Given their payroll disadvantage, a lot of things need to go right in order for the Rays to reach the World Series. In that respect, this year isn't off to a great start; key reliever J.P. Howell is out indefinitely with shoulder trouble. The Rays need all the help they can get against the left-handed sluggers deployed by the Red Sox and Yankees, so Howell's absence looms large. Rafael Soriano is also unproven as a closer in the American League.

Texas Rangers

Will Ron Washington's cocaine revelation this spring become a distraction during the season?

If the Rangers play well, it won't. If they don't, it will. Pretty simple. The Rangers must deal with questions about the reliability of Josh Hamilton and Jarrod Saltalamacchia. Now, it appears that the irreplaceable Ian Kinsler will begin the season on the disabled list. Washington would have a tough job even if there weren't so much attention on his personal life. Fortunately for him, he has enough pitching to compete.

Toronto Blue Jays

Can Vernon Wells still play?

It's unrealistic to expect that Wells will perform well enough that teams will want him on the midseason trade market. He is due nearly $100 million through 2014. His contract isn't an albatross. It's a 747. But it would be really, really nice if he could return to the occasional-All-Star level that prompted the Blue Jays to give him so much money. A season on the order of 2005 – 28 homers, 97 RBIs – would suffice.

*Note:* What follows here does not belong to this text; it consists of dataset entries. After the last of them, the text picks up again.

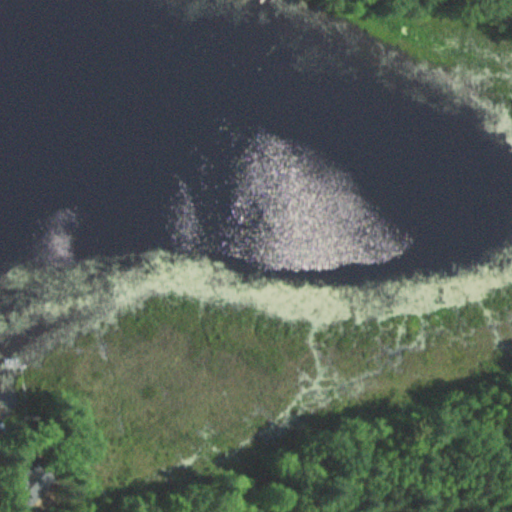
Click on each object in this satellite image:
building: (38, 490)
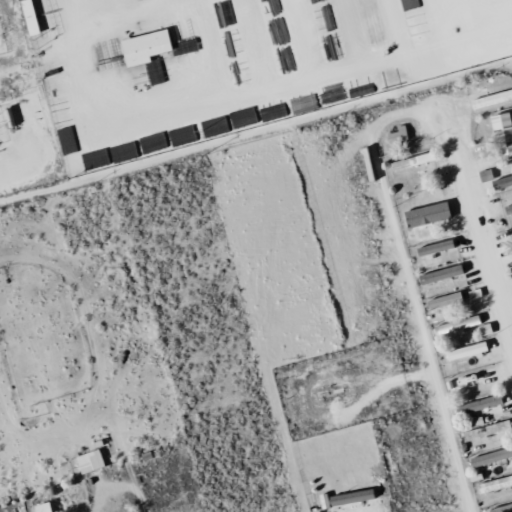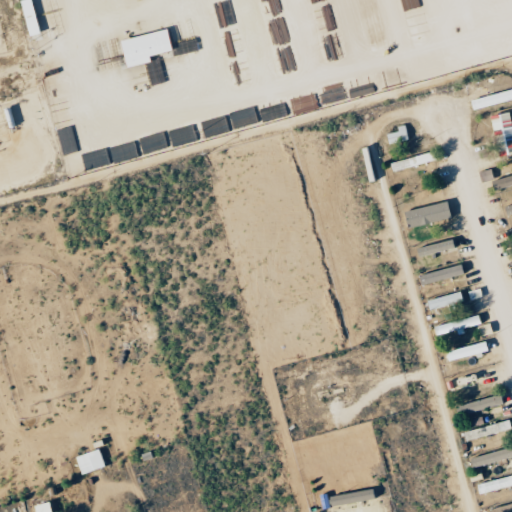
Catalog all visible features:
building: (32, 17)
building: (149, 47)
building: (490, 99)
road: (256, 130)
building: (501, 133)
building: (396, 135)
building: (409, 162)
building: (500, 181)
building: (507, 207)
building: (425, 214)
road: (478, 232)
building: (433, 247)
building: (439, 274)
road: (409, 282)
building: (442, 300)
building: (454, 325)
building: (463, 351)
building: (476, 405)
building: (485, 430)
building: (490, 457)
building: (87, 461)
building: (493, 484)
building: (349, 497)
building: (40, 507)
building: (501, 508)
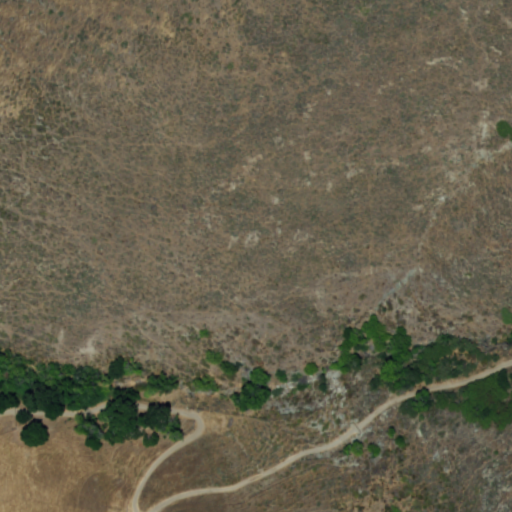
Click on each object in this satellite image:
road: (178, 500)
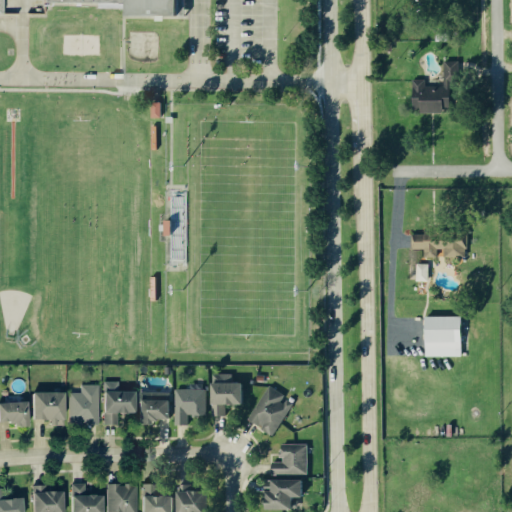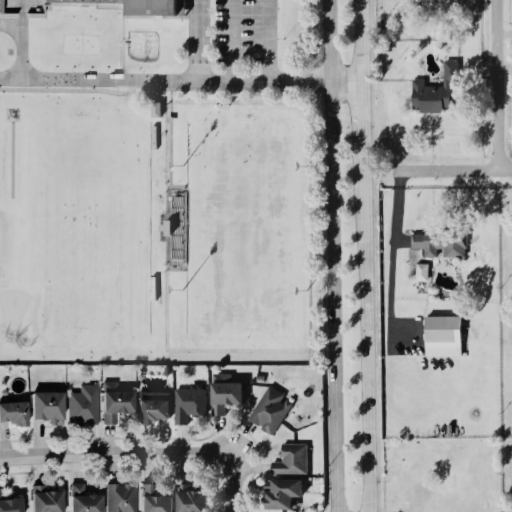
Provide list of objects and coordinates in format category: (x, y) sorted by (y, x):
building: (95, 8)
road: (359, 39)
road: (227, 41)
road: (263, 41)
road: (343, 78)
road: (119, 80)
road: (221, 81)
road: (497, 84)
building: (441, 90)
building: (159, 108)
road: (361, 117)
road: (452, 169)
building: (442, 243)
road: (392, 249)
road: (328, 255)
building: (424, 271)
building: (421, 273)
road: (362, 333)
building: (443, 335)
building: (446, 335)
building: (167, 370)
building: (259, 377)
building: (250, 382)
building: (230, 390)
building: (120, 396)
building: (274, 396)
building: (90, 402)
building: (191, 404)
building: (53, 406)
building: (158, 406)
building: (48, 407)
building: (18, 412)
building: (14, 413)
road: (114, 453)
building: (294, 460)
road: (230, 483)
building: (288, 493)
building: (124, 497)
building: (88, 499)
building: (51, 500)
building: (159, 500)
building: (196, 500)
building: (12, 503)
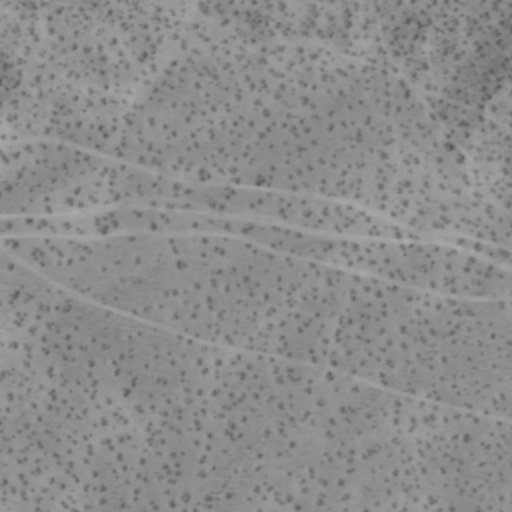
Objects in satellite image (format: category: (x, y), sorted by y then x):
crop: (256, 256)
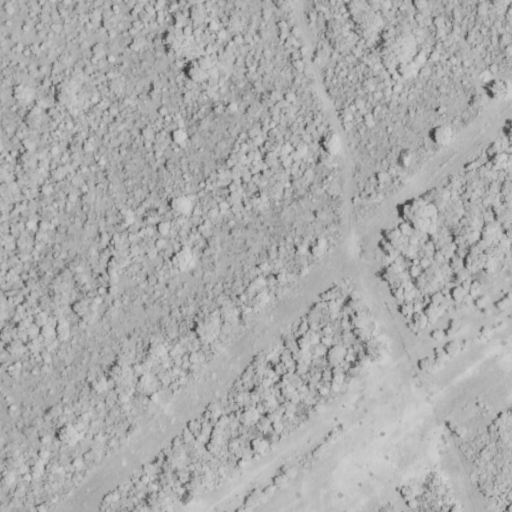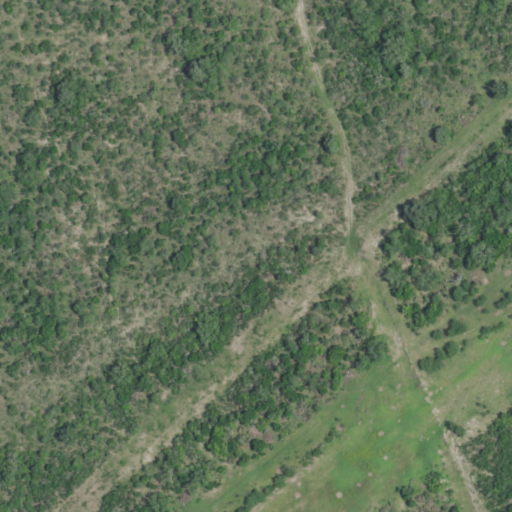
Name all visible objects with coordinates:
road: (353, 222)
road: (432, 393)
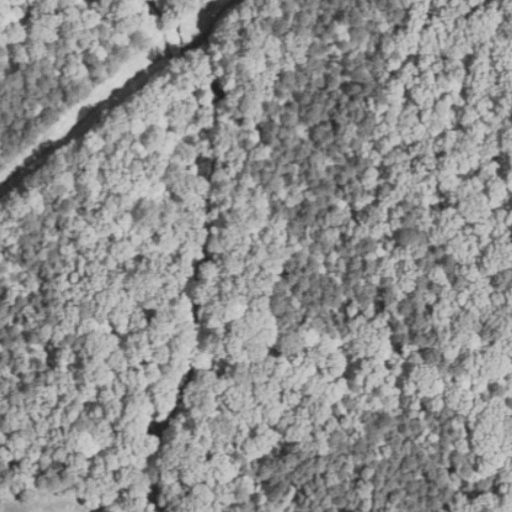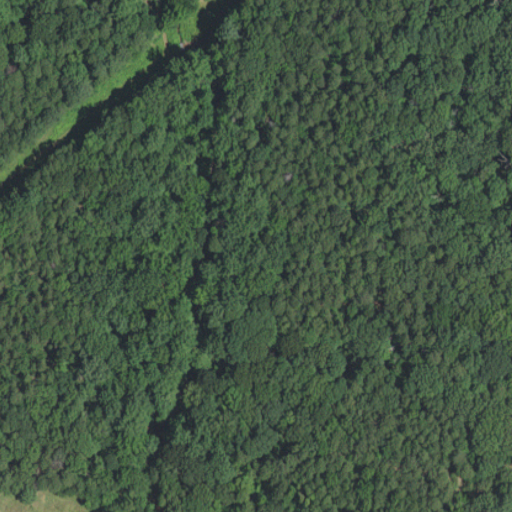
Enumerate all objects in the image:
park: (478, 469)
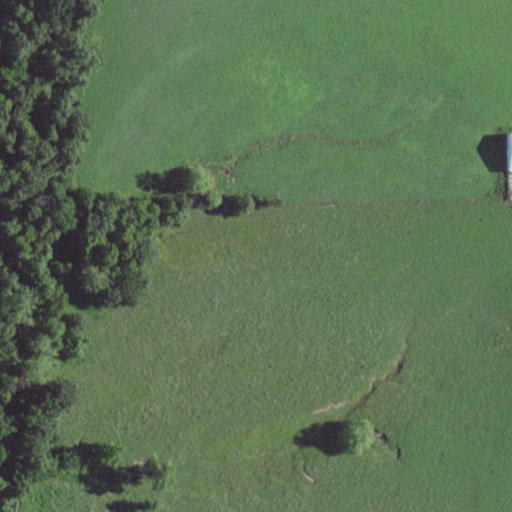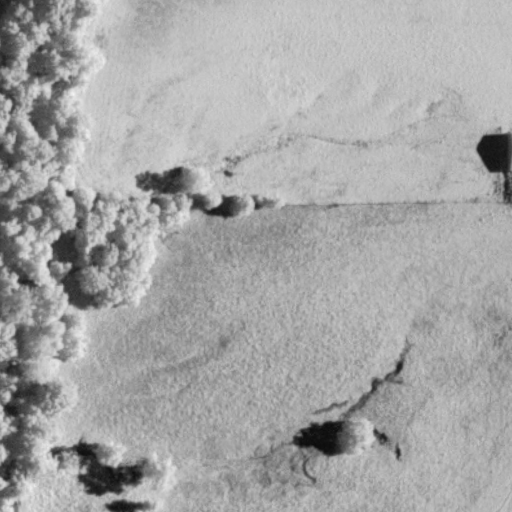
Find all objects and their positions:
building: (509, 152)
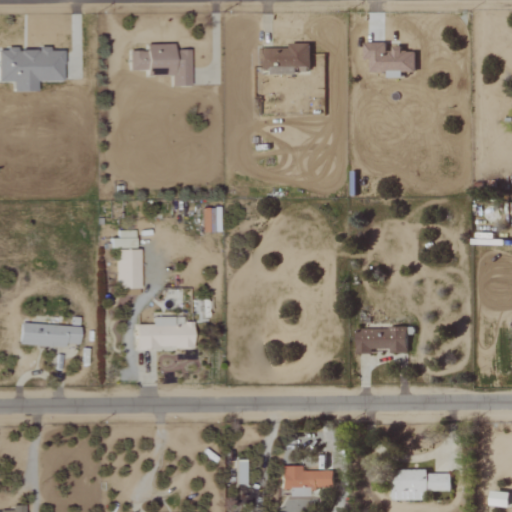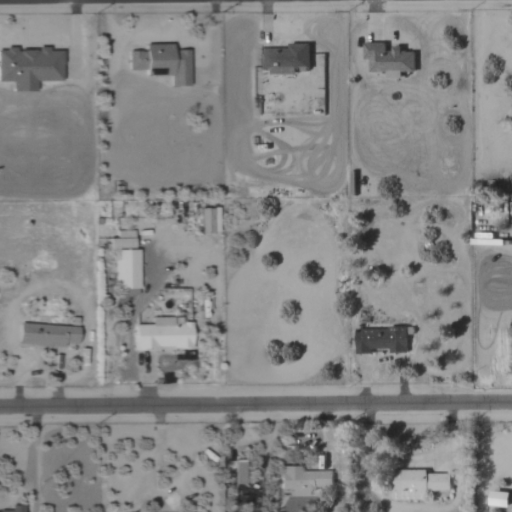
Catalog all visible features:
road: (217, 45)
building: (284, 59)
building: (387, 59)
building: (160, 63)
building: (28, 67)
building: (120, 240)
building: (125, 269)
building: (161, 334)
building: (44, 335)
building: (379, 340)
road: (256, 405)
road: (32, 459)
building: (236, 472)
building: (301, 480)
building: (415, 483)
building: (497, 499)
building: (14, 508)
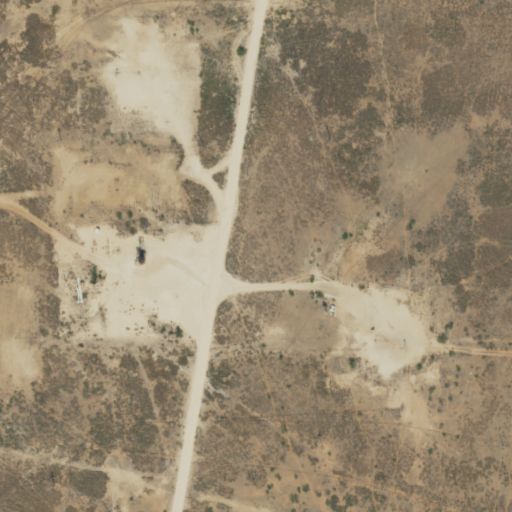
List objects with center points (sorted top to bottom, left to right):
road: (67, 206)
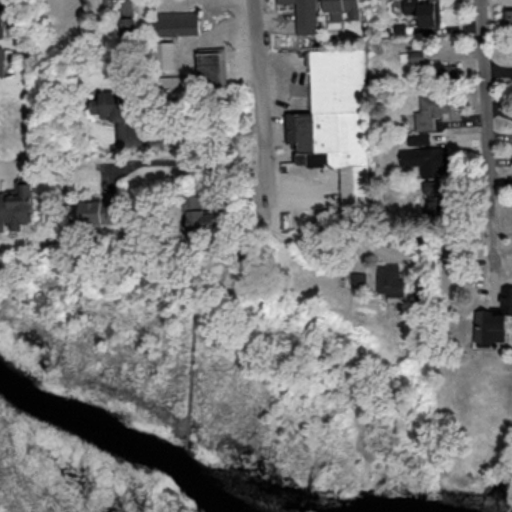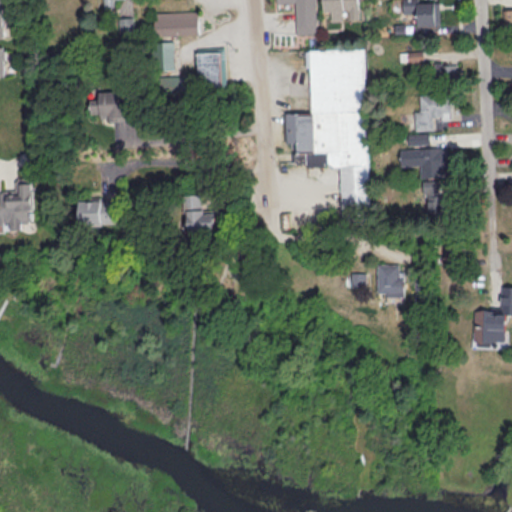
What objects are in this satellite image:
building: (423, 11)
building: (302, 14)
building: (509, 15)
building: (175, 22)
building: (165, 54)
building: (415, 55)
building: (2, 60)
building: (212, 65)
building: (444, 67)
road: (265, 104)
building: (431, 110)
road: (491, 112)
building: (336, 122)
road: (196, 137)
building: (418, 137)
building: (427, 159)
road: (198, 166)
building: (432, 193)
building: (17, 203)
building: (98, 209)
building: (199, 213)
road: (316, 233)
building: (358, 278)
building: (389, 279)
building: (493, 318)
river: (120, 438)
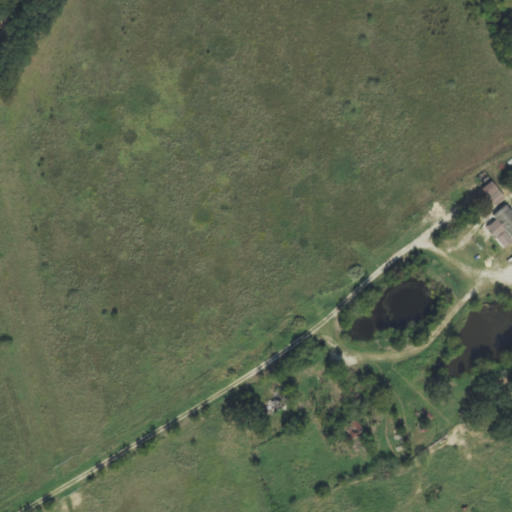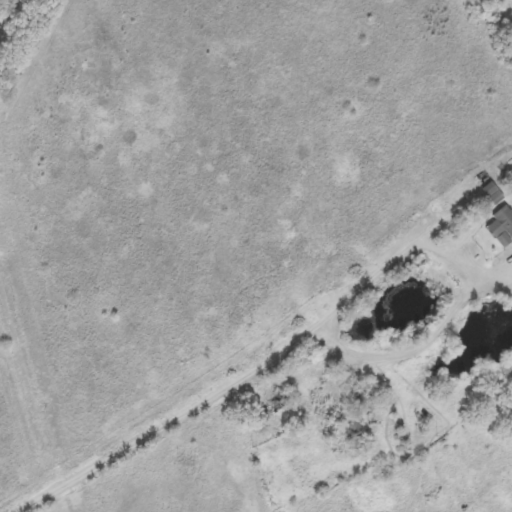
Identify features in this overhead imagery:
railway: (7, 13)
building: (493, 195)
building: (502, 227)
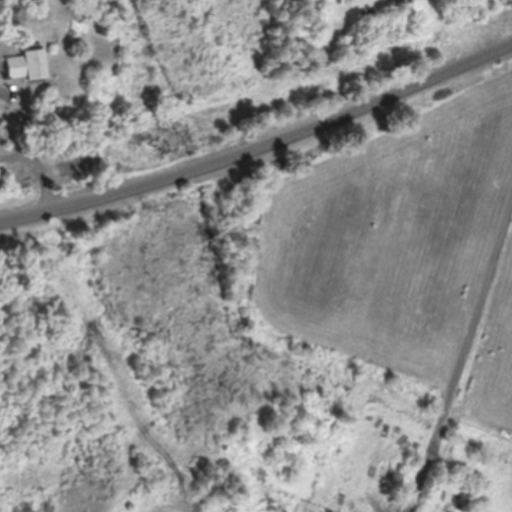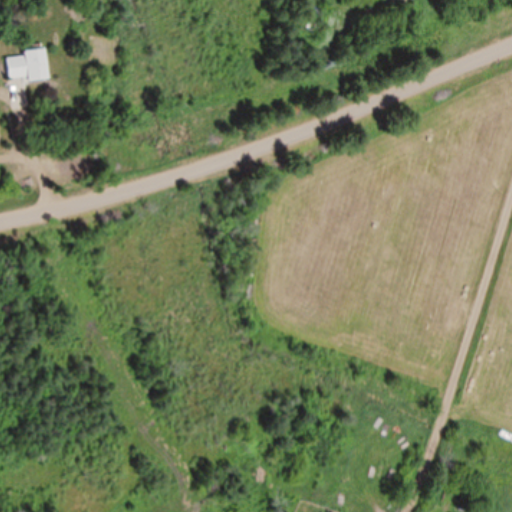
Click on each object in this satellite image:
building: (313, 17)
building: (28, 66)
road: (259, 153)
road: (478, 429)
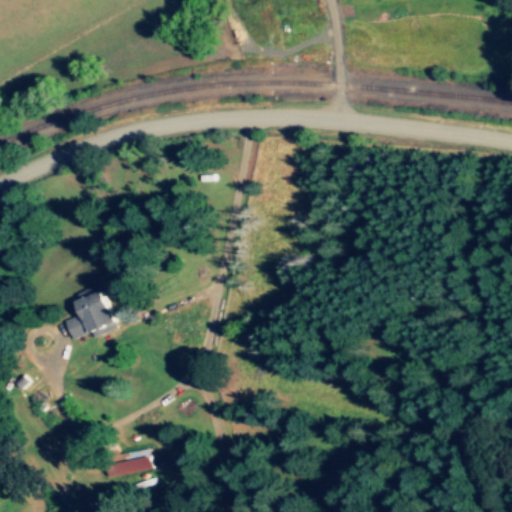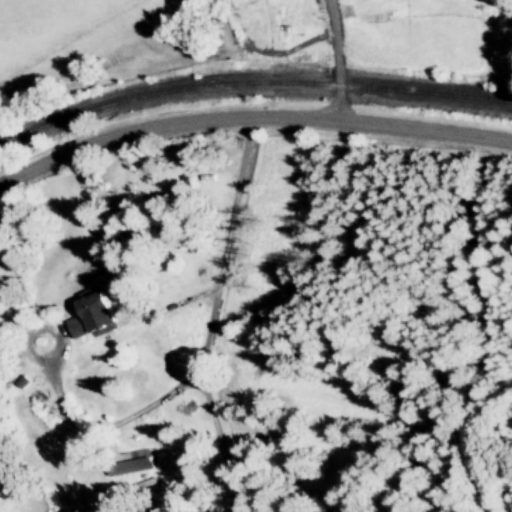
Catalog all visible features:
road: (338, 59)
railway: (252, 81)
road: (251, 116)
building: (96, 314)
road: (200, 357)
road: (218, 440)
building: (133, 461)
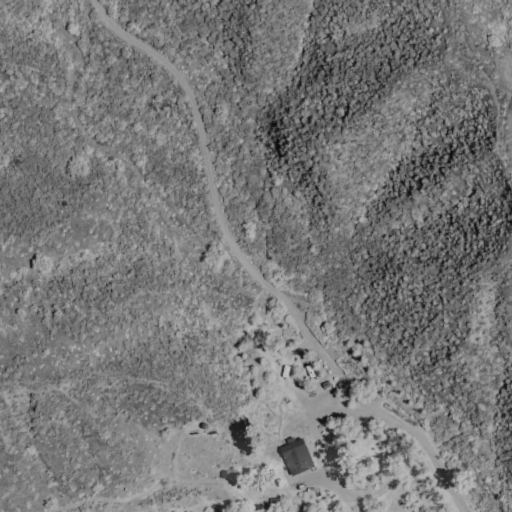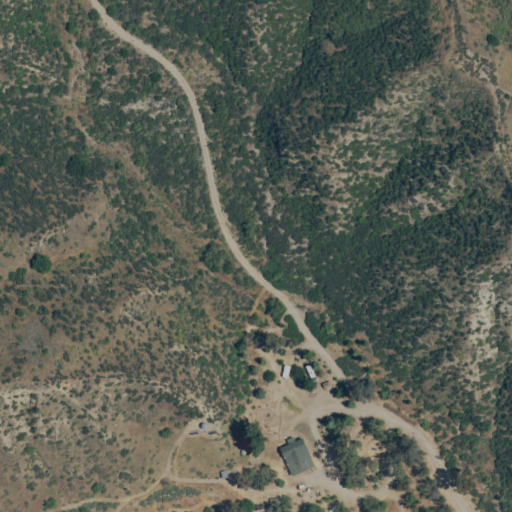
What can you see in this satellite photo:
road: (251, 270)
building: (205, 424)
building: (244, 450)
building: (297, 454)
building: (295, 456)
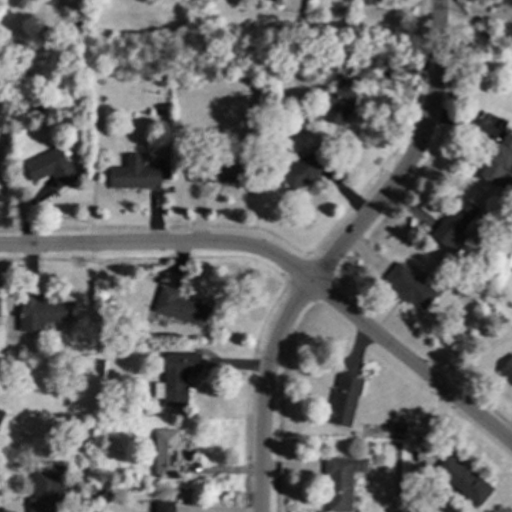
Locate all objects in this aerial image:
building: (341, 101)
building: (342, 101)
building: (499, 161)
building: (499, 164)
building: (50, 167)
building: (307, 167)
building: (50, 168)
building: (213, 172)
building: (214, 172)
building: (302, 172)
building: (133, 173)
building: (134, 174)
building: (454, 221)
building: (454, 223)
road: (338, 251)
road: (285, 267)
building: (411, 286)
building: (410, 287)
building: (179, 307)
building: (179, 308)
building: (42, 312)
building: (43, 314)
building: (507, 370)
building: (507, 371)
building: (177, 375)
building: (176, 379)
building: (344, 400)
building: (344, 402)
building: (1, 416)
building: (2, 416)
building: (168, 454)
building: (167, 456)
building: (342, 480)
building: (463, 481)
building: (463, 481)
building: (341, 482)
building: (44, 487)
building: (45, 489)
building: (164, 506)
building: (164, 506)
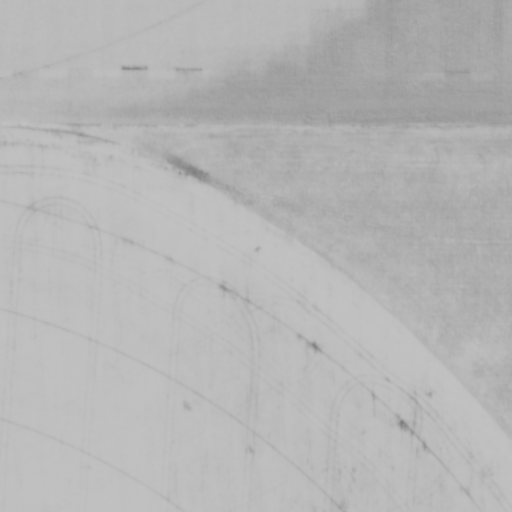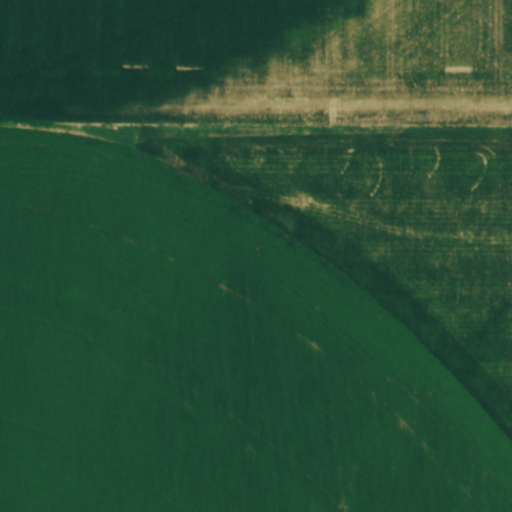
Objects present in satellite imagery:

He's only 31.

Washington Nationals

Is there any reason to pay attention to this team before Stephen Strasburg arrives?

Depends on how much spare time you have. In all seriousness, the Nationals are doing the right things. But this is going to be a slow, slow move toward winning baseball. Ian Desmond, 24, should offer some excitement in his first year as the everyday shortstop, and Ryan Zimmerman is a star who gets better every year. But the real gate attraction is the kid at Double-A.